Data excerpts:
====

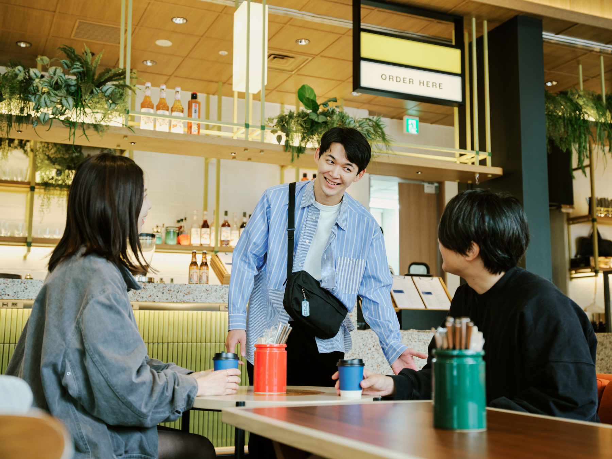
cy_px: 230
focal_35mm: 44
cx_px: 306
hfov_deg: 42.9
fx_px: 778
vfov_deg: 32.9
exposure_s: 1/60
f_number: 4
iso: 640
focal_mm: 55.5
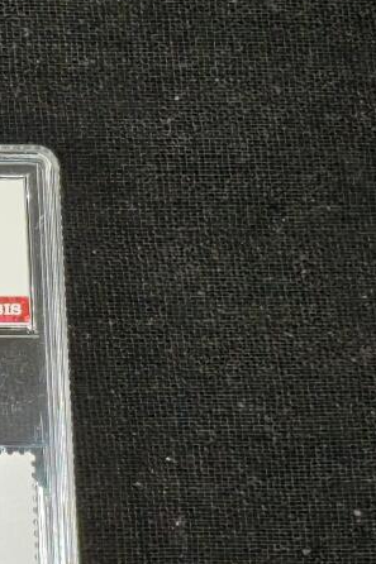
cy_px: 159
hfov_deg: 5.4
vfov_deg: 8.3
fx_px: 3888
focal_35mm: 248
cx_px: -414
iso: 50
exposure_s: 1/469
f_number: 1.5
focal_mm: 4.94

====

Problem requirements:
Return every record exactly, minus the pictures.

Written reply:
cy_px: 230
focal_35mm: 44
cx_px: 306
hfov_deg: 42.9
fx_px: 778
vfov_deg: 32.9
exposure_s: 1/60
f_number: 4
iso: 640
focal_mm: 55.5
cy_px: 159
hfov_deg: 5.4
vfov_deg: 8.3
fx_px: 3888
focal_35mm: 248
cx_px: -414
iso: 50
exposure_s: 1/469
f_number: 1.5
focal_mm: 4.94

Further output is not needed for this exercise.